I used to imagine love in the Sufi sense as deriving from the idea of surrender as a sublimation of one’s own will. It may still be very much part of that line of thought. But there is nothing so cut and dried in the poetic language of Sufi theology. There’s a lot of emphasis on the control of one’s ego (or self-aggrandized individuality), on annihilating one’s self, on removing all the barriers imposed by the human mind so we can be closer to God. I read Buddhist ideas into much of this, and I don’t think that’s necessarily a wrong reading, since meditative practice in Buddhism is meant to lead to the snuffing out the ever-burning flame of one’s own selfhood and the anchors that selfhood creates to a world of desire and pain. Annihilation is a supremely positive thing, the doorstep of Awakening.
Like Buddhism, Islam places a seemingly “negative” act (surrender) at its core. It’s paradoxical. So, too, is the idea that a God of infinite love could be in a kind of infinite pain seeing the state of the world, a world this all-powerful God could also easily make perfect in the flash of a supernova.
But if we imagine surrender as a state of openness and existential compassion, then that means that we are striving to truly live in that state of grace that ihsan refers to. Ihsan is about acting as if we could see God before us. And if we’re surrendering through acts of love and vulnerability and loyalty, and if we are continually in that state of surrender, we are continually in a state of love. (Rumi: “Wherever you are, whatever you do, be in love.”) Imagine how that would affect our actions in the here and now. Being a loving person, a generous person, a loyal person, a sincere person at all times.

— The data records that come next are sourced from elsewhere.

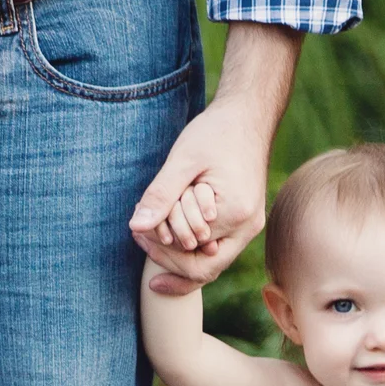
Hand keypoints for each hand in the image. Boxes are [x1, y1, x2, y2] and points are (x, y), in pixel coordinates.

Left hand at [128, 20, 300, 287]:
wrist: (248, 116)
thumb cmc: (216, 133)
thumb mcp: (183, 160)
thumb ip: (160, 195)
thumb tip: (135, 227)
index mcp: (236, 215)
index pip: (193, 258)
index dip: (162, 251)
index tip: (138, 233)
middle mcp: (248, 227)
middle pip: (204, 269)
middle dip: (168, 254)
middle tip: (141, 234)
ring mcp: (248, 226)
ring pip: (210, 260)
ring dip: (179, 249)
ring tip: (152, 228)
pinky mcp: (244, 220)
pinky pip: (215, 245)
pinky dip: (192, 241)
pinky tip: (169, 231)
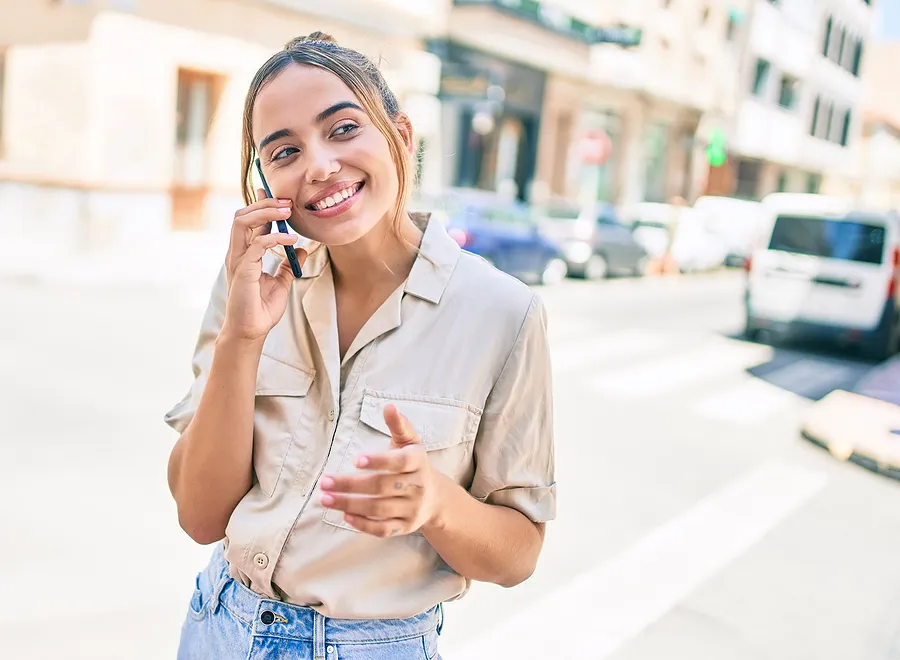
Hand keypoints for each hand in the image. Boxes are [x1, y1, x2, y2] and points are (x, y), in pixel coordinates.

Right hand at [222, 190, 308, 340]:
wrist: (251, 331)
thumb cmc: (261, 309)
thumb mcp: (281, 282)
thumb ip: (288, 264)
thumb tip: (302, 250)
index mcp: (244, 254)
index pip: (248, 221)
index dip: (260, 205)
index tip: (276, 194)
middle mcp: (237, 253)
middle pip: (242, 215)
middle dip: (264, 204)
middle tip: (287, 203)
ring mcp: (237, 260)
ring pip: (242, 222)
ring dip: (265, 213)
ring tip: (286, 212)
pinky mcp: (243, 269)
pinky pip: (257, 244)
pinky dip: (275, 238)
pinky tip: (291, 240)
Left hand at [320, 404, 440, 537]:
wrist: (436, 498)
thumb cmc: (414, 465)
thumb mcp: (410, 443)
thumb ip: (399, 425)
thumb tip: (389, 406)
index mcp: (418, 461)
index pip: (400, 462)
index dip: (379, 461)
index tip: (355, 460)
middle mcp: (417, 486)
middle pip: (382, 487)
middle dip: (351, 485)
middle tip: (325, 482)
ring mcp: (412, 509)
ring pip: (378, 509)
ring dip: (350, 505)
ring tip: (326, 499)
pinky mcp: (404, 527)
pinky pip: (383, 529)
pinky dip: (363, 524)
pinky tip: (344, 515)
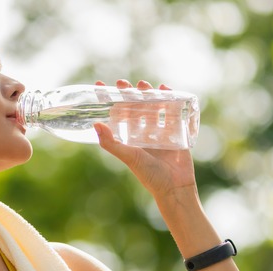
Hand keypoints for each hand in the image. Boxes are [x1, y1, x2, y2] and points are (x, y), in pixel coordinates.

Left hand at [94, 79, 197, 198]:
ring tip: (143, 83)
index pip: (117, 115)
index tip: (100, 86)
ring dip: (148, 94)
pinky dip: (170, 99)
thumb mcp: (128, 157)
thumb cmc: (150, 175)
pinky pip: (172, 112)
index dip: (109, 102)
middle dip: (129, 94)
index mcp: (130, 139)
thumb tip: (95, 125)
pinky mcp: (176, 132)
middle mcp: (143, 134)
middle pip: (135, 108)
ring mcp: (160, 131)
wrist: (175, 187)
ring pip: (153, 107)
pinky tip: (165, 89)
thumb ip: (111, 143)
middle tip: (123, 82)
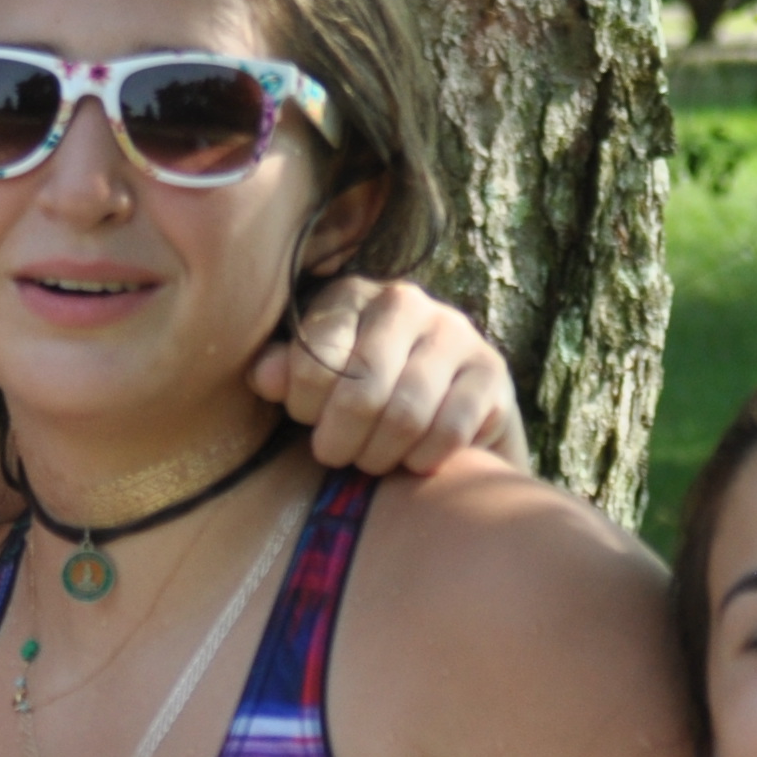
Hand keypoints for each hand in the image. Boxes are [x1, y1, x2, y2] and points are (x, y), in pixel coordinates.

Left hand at [251, 277, 526, 475]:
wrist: (441, 408)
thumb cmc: (355, 394)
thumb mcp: (312, 382)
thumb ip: (282, 376)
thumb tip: (264, 378)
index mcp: (349, 296)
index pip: (313, 362)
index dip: (304, 407)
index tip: (309, 420)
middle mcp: (404, 302)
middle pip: (361, 392)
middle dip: (340, 440)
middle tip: (335, 455)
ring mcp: (454, 332)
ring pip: (406, 415)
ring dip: (379, 455)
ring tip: (370, 460)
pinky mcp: (491, 369)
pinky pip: (450, 430)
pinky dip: (423, 458)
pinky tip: (412, 460)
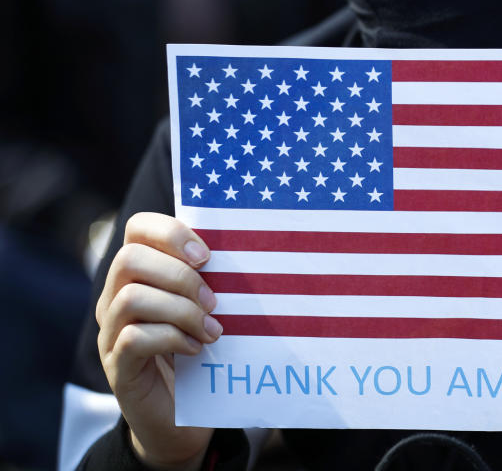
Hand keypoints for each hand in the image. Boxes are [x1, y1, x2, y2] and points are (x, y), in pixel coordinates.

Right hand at [96, 212, 221, 469]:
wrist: (181, 418)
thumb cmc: (200, 350)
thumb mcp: (205, 307)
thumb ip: (212, 278)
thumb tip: (247, 247)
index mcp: (138, 274)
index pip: (137, 228)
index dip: (170, 231)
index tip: (206, 256)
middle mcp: (114, 298)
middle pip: (130, 258)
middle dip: (180, 276)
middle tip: (214, 301)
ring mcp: (110, 333)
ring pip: (131, 297)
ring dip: (181, 310)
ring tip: (212, 330)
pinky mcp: (117, 367)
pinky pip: (133, 339)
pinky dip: (172, 338)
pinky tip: (196, 349)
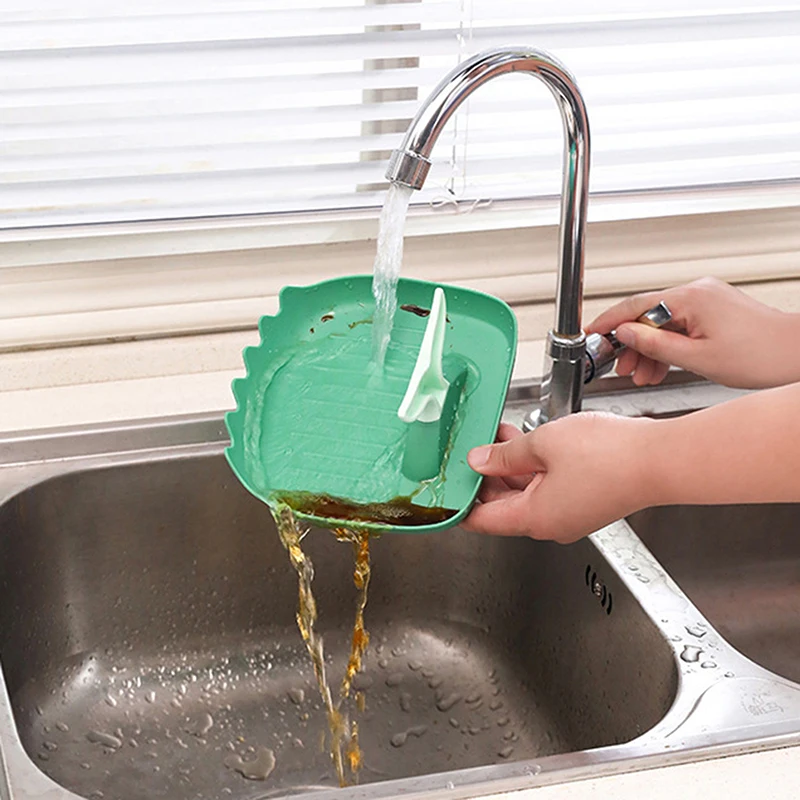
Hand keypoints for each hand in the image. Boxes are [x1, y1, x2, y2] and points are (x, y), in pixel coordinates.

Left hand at [462, 416, 655, 543]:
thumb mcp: (542, 445)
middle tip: (472, 447)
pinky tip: (527, 441)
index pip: (481, 520)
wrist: (660, 460)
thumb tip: (478, 461)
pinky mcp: (586, 502)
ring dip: (509, 466)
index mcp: (533, 518)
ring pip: (526, 493)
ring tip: (499, 434)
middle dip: (485, 475)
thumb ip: (504, 454)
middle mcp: (551, 524)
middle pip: (502, 505)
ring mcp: (570, 514)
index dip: (459, 502)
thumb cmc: (609, 456)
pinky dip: (533, 468)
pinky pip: (548, 488)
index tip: (443, 487)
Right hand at [587, 277, 799, 388]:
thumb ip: (653, 345)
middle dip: (631, 344)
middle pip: (648, 316)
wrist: (797, 355)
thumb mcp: (696, 358)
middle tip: (622, 368)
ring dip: (650, 349)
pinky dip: (668, 346)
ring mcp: (707, 300)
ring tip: (644, 375)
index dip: (608, 322)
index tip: (591, 333)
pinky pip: (680, 325)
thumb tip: (623, 334)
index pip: (635, 306)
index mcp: (691, 298)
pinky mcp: (714, 310)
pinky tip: (662, 366)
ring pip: (663, 323)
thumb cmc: (760, 356)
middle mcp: (698, 292)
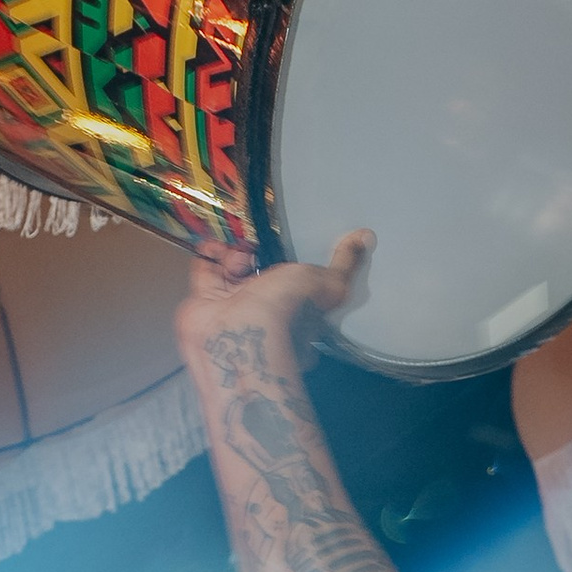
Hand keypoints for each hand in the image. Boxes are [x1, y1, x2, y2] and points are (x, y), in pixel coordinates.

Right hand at [174, 230, 370, 369]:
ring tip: (241, 254)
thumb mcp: (328, 284)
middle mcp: (263, 307)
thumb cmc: (286, 311)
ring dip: (236, 252)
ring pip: (233, 266)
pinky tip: (217, 248)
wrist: (235, 334)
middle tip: (257, 246)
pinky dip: (210, 253)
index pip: (295, 279)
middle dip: (259, 253)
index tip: (291, 240)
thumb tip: (367, 236)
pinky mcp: (204, 298)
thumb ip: (346, 263)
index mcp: (294, 305)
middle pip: (261, 271)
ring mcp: (232, 303)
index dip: (292, 260)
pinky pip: (205, 268)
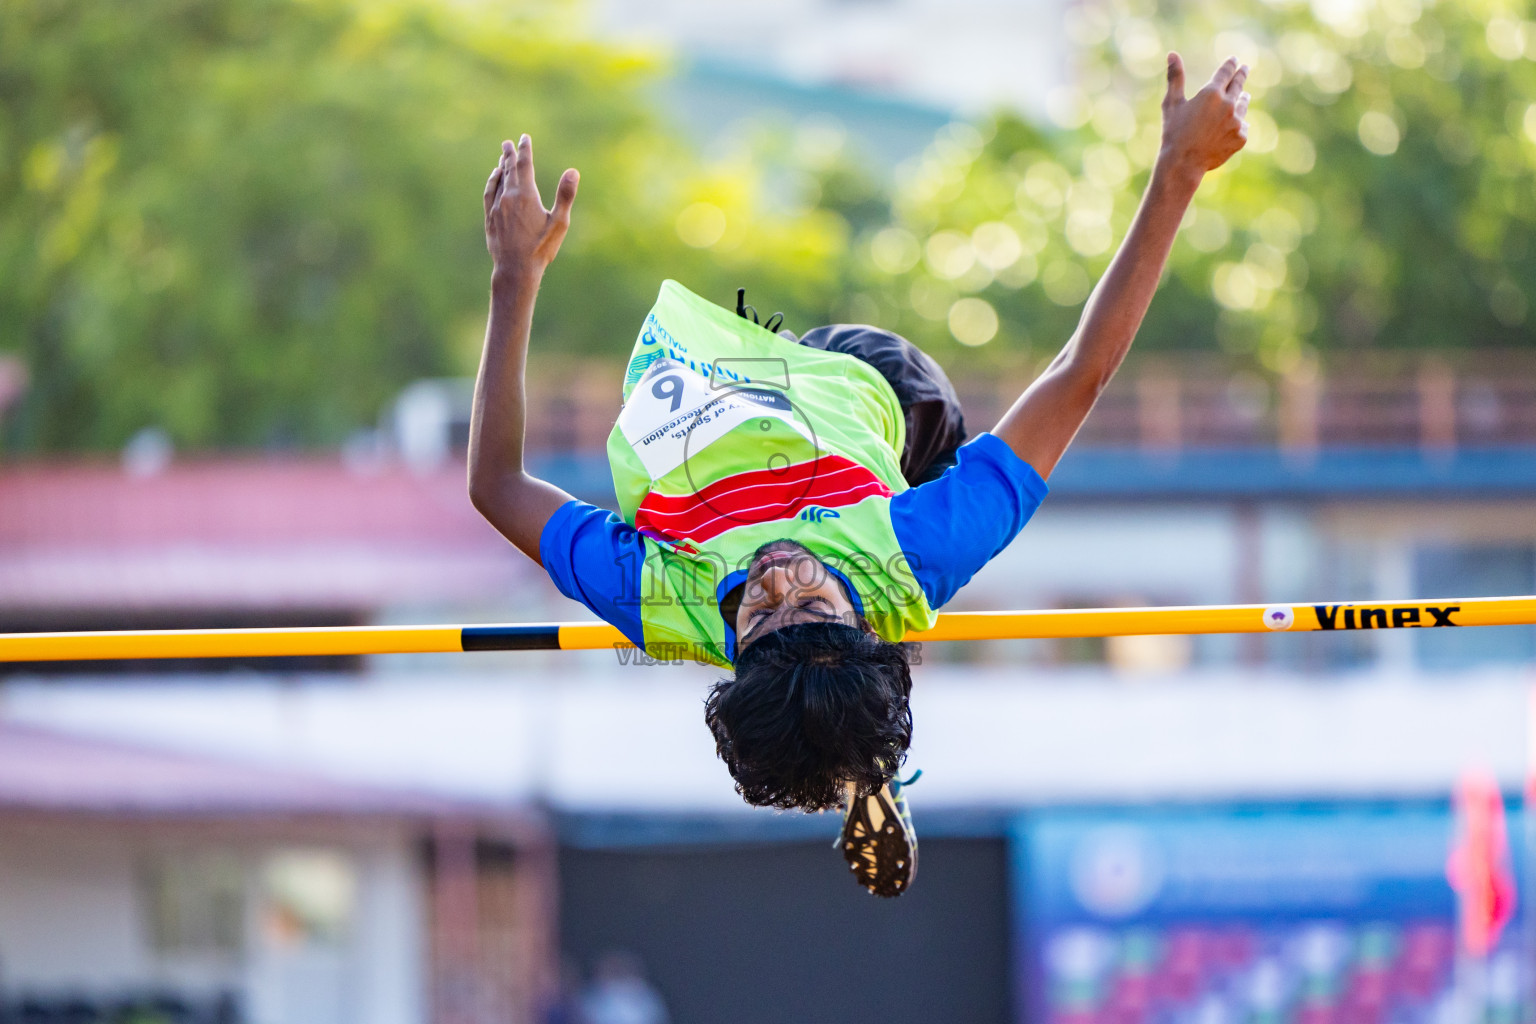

So some of these rather “touchy-feely” concepts of Sufism and Islam aren’t really just a bunch of hippie nonsense (though there is some of that, too, to be sure). This idea of surrender through the vulnerability of love has been at the core of Islam thought since the beginning. It’s prefigured in the word islam. A muslim (intentional lowercase m) is, etymologically, a person who surrenders. It isn’t about being part of a religious institution or having a particular religious identity. It’s about being an embodiment of someone in love. Maybe that’s why I find public displays of faith as difficult to witness as public displays of affection. Actually, I mind PDAs less than most people do. But conversely, I find it tough to watch someone’s private relationship with the Divine. Love is about intimacy, and intimacy needs safety and privacy.
I think that’s why I have a difficult time, similarly, talking about my religious thoughts out loud, or being “religious” (in the traditional sense) in a public way. It just feels odd to me. Maybe I’m not the type to shout on rooftops (I always worry I’ll disturb someone). I am, though, someone who can walk down the street feeling drunk on love, hearing music in the rustling of leaves and in the way the sun hits my face. And Sufis do so love being drunk. If I’m named after a city of poets and a wine, I ought not be any different.